“Goddamn grabby”?

MMgrabby

“I just don’t think it will be grabby enough for [X magazine],” a journalist explained candidly in his response to one of my pitches yesterday. I had never heard, until then, the adjective “grabby” with that meaning — of arousing interest or attention. In fact, I’m not sure I’ve ever heard or read the word grabby in any context. I knew exactly what he meant when he consigned my pitch to the ungrabby bin, and it’s certainly not the first time one of my suggestions has been deemed ungrabby — even if they’ve never been labeled as such. But it did make me wonder about the history and pervasiveness of this curious colloquialism, which is quite grabby in its own right …

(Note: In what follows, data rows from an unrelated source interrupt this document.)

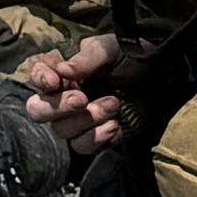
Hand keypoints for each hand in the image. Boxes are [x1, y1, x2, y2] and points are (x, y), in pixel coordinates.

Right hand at [26, 35, 125, 154]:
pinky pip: (82, 146)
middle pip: (38, 111)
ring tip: (114, 104)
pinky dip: (97, 138)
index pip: (36, 77)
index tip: (55, 81)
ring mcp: (76, 120)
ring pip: (62, 131)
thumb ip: (85, 59)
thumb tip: (63, 70)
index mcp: (61, 72)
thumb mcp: (108, 49)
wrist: (160, 75)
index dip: (40, 79)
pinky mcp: (94, 137)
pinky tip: (115, 125)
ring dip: (87, 120)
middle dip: (59, 107)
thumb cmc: (130, 56)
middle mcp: (62, 97)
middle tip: (82, 99)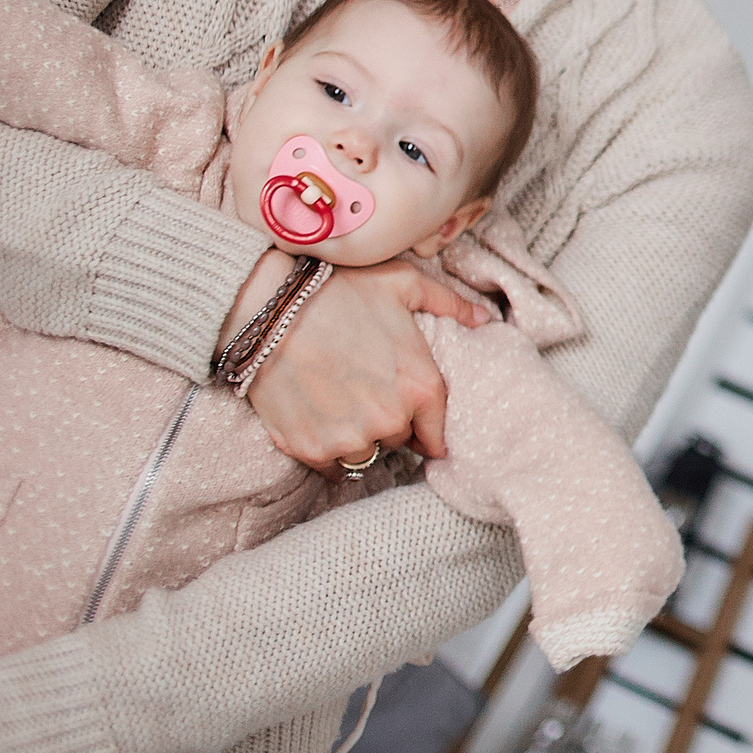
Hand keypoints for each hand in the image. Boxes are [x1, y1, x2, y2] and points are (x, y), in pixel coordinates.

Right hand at [233, 251, 491, 471]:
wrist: (269, 309)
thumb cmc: (340, 291)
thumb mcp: (404, 284)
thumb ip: (450, 303)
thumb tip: (483, 318)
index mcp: (421, 387)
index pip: (437, 436)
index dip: (426, 429)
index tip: (415, 423)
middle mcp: (390, 420)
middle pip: (399, 441)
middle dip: (390, 424)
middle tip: (369, 397)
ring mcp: (348, 439)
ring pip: (365, 456)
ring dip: (359, 440)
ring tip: (343, 409)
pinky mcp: (309, 449)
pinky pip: (331, 468)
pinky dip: (328, 451)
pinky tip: (321, 423)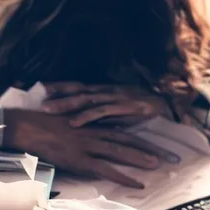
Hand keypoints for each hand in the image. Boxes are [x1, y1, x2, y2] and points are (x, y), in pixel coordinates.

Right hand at [2, 109, 161, 187]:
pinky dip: (123, 176)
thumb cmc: (36, 123)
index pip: (119, 128)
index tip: (157, 140)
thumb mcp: (60, 121)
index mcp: (87, 122)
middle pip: (126, 139)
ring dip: (140, 159)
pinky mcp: (78, 158)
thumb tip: (84, 135)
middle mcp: (91, 130)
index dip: (138, 134)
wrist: (22, 126)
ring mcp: (86, 144)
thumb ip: (75, 127)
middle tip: (169, 156)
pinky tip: (137, 183)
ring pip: (119, 151)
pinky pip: (105, 169)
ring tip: (158, 166)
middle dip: (148, 148)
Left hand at [42, 82, 172, 127]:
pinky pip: (102, 112)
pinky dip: (87, 117)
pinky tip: (74, 122)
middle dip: (57, 95)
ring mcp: (116, 98)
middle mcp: (108, 91)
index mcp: (106, 90)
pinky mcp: (125, 107)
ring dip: (66, 104)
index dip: (60, 87)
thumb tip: (87, 118)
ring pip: (85, 100)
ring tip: (48, 109)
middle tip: (37, 100)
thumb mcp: (122, 107)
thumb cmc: (147, 106)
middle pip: (77, 90)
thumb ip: (105, 111)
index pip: (78, 86)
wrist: (172, 103)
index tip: (41, 89)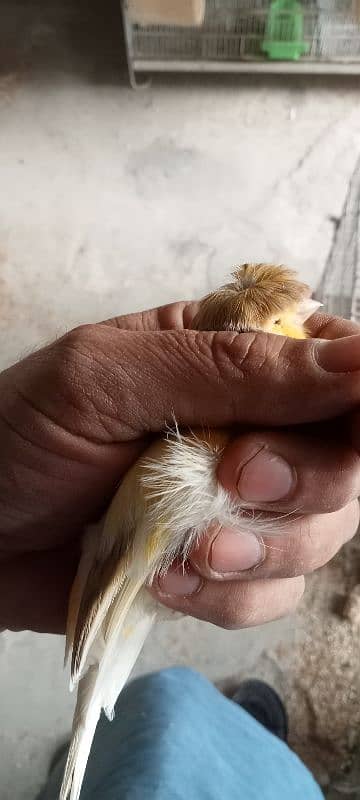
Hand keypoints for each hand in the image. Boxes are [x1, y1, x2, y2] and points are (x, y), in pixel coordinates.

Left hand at [1, 303, 359, 632]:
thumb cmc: (18, 437)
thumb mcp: (104, 379)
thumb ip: (226, 365)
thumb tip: (358, 362)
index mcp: (227, 356)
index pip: (335, 366)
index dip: (354, 401)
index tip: (340, 432)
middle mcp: (248, 425)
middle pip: (344, 458)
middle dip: (303, 483)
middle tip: (232, 484)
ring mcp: (237, 503)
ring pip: (322, 533)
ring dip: (264, 552)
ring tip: (187, 552)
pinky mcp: (218, 569)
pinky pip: (274, 594)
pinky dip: (231, 599)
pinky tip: (168, 583)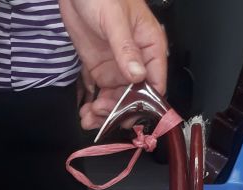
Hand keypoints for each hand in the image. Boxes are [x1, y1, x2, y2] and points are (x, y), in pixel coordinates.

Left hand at [57, 0, 168, 128]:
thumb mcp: (115, 19)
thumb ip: (126, 48)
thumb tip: (138, 75)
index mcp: (150, 46)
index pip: (156, 82)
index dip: (146, 102)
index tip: (131, 115)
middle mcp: (137, 61)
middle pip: (136, 97)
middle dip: (120, 111)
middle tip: (102, 115)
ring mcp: (119, 68)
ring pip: (118, 100)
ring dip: (105, 114)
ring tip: (89, 118)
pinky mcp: (101, 70)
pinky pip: (102, 94)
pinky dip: (94, 107)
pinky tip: (85, 113)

Oxford Dictionaries gives the following two definitions for the informal, chiefly North American adjective: “1. Having or showing a selfish desire for something; greedy. 1.1 Attracting attention; arousing people’s interest: a grabby angle on a news story.” And Merriam Webster offers roughly the same two meanings: “1. tending to grab:  grasping, greedy: grabby hands2: having the power to grab the attention: grabby ads.”

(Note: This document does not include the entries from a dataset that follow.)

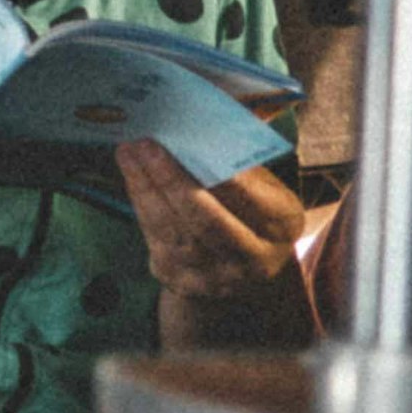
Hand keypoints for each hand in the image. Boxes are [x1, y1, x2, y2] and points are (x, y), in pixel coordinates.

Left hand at [120, 143, 311, 333]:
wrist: (237, 270)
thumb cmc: (248, 213)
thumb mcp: (263, 191)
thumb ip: (240, 167)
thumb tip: (201, 132)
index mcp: (282, 225)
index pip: (251, 199)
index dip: (220, 174)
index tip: (192, 145)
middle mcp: (255, 257)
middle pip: (207, 220)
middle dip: (173, 179)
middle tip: (147, 145)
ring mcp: (217, 276)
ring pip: (174, 229)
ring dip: (146, 187)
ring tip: (129, 153)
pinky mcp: (182, 280)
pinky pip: (155, 238)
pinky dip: (140, 203)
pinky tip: (131, 176)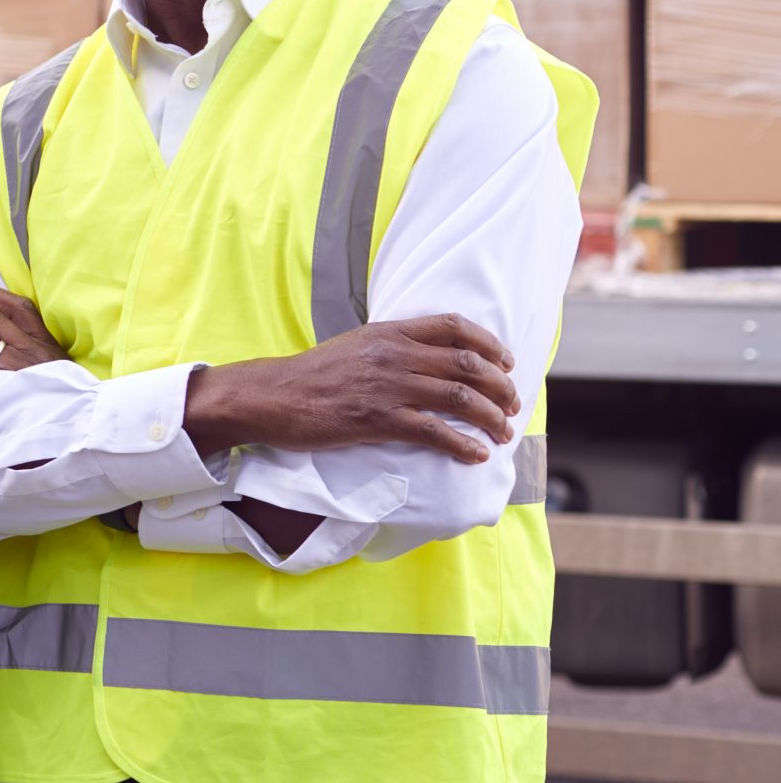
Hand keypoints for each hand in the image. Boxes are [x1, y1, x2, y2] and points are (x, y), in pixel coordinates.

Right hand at [186, 313, 520, 464]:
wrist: (271, 396)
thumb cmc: (311, 376)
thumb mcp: (355, 346)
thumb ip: (391, 348)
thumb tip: (426, 360)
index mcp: (390, 333)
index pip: (455, 326)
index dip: (490, 344)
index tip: (506, 363)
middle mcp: (395, 355)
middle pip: (468, 364)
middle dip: (501, 386)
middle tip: (512, 404)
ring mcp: (388, 387)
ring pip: (460, 398)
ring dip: (492, 417)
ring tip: (503, 431)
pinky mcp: (378, 420)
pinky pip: (435, 432)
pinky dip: (463, 445)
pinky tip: (476, 455)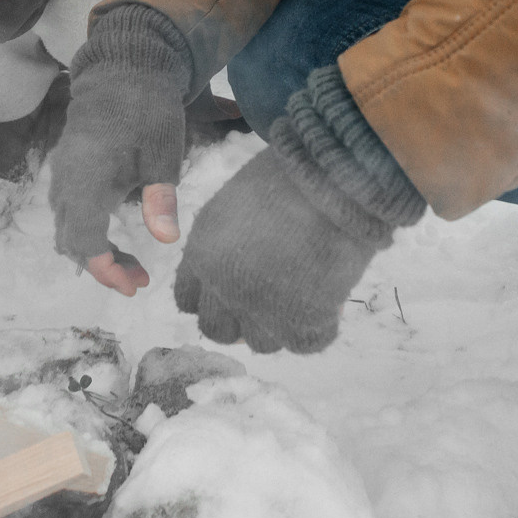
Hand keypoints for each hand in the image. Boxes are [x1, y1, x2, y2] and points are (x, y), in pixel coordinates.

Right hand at [47, 5, 191, 295]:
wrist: (123, 68)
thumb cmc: (147, 109)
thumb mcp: (162, 153)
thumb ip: (160, 197)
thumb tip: (167, 240)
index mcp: (88, 178)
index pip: (84, 239)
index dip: (106, 269)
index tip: (134, 285)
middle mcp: (67, 181)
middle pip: (71, 241)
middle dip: (103, 267)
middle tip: (140, 279)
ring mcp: (63, 174)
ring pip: (67, 228)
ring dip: (95, 251)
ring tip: (134, 264)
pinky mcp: (68, 170)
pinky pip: (68, 212)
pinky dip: (88, 232)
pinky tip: (115, 236)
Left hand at [172, 146, 391, 354]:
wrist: (330, 173)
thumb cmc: (287, 176)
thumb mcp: (234, 205)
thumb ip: (225, 244)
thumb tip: (235, 271)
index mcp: (202, 253)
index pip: (187, 301)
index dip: (212, 299)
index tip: (234, 292)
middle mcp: (223, 286)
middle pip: (218, 331)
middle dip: (241, 322)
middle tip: (270, 303)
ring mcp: (261, 307)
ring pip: (261, 344)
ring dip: (281, 327)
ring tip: (304, 298)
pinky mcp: (302, 319)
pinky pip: (306, 344)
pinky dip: (319, 328)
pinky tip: (329, 305)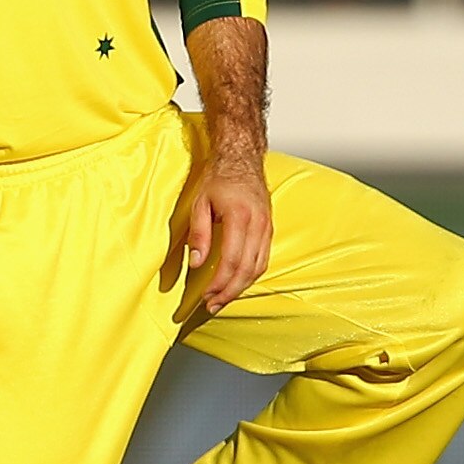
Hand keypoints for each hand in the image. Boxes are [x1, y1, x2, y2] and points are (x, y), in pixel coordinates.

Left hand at [170, 152, 272, 317]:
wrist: (241, 158)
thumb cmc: (219, 177)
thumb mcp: (199, 203)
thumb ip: (198, 234)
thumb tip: (195, 262)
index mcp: (239, 218)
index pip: (231, 260)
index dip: (219, 282)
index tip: (206, 296)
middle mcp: (258, 225)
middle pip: (247, 269)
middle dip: (229, 291)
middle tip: (213, 305)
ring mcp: (267, 227)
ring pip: (258, 267)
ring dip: (241, 287)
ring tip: (223, 299)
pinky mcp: (269, 229)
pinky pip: (263, 259)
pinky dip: (251, 275)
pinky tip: (238, 282)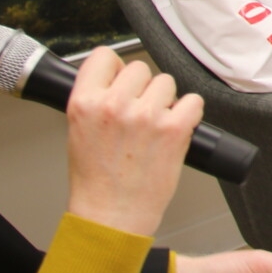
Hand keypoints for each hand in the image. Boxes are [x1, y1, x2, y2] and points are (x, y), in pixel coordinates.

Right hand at [64, 47, 203, 237]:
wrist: (112, 216)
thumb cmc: (96, 182)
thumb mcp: (79, 132)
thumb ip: (96, 100)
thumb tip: (116, 78)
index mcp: (85, 103)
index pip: (104, 56)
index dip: (116, 68)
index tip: (120, 78)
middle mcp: (114, 105)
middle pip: (141, 68)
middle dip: (143, 89)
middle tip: (139, 114)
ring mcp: (146, 115)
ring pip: (167, 83)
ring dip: (166, 101)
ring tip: (154, 128)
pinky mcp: (174, 128)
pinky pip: (193, 101)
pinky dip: (190, 114)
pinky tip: (175, 130)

It’s interesting that the second and younger meaning of grabby in both dictionaries seems to refer quite specifically to material in the media or the public eye designed to grab our attention; a couple of recent examples in Huffington Post (by Marlow Stern and Blake Gopnik) make mention of “grabby headlines”. The original grabby definition — of showing a tendency towards greediness — dates back to 1905-10, according to Random House, Etymonline and other reliable sources; however, there are very few clues as to when the second, eye-catching meaning first emerged. The Dictionary of American Slang dates the sense of “seizing; arresting; riveting” — offering the example spent hours working on a goddamn grabby lead — to “the 1960s+”, so journos, flacks and ad men must have appropriated the grabby adjective during the Mad Men era. 

We should be careful not to confuse grabby with grabble (meaning to grope or feel eagerly with the hands). Samuel Johnson quoted Arbuthnot’s History of John Bull for his dictionary definition of that now archaic verb, which Johnson reckoned was probably corrupted from grapple:

My blood chills about my heart at the thought of these rogues, with their bloody hands grabbling in my guts, and pulling out my very entrails.

Those rogues sound pretty grabby to me.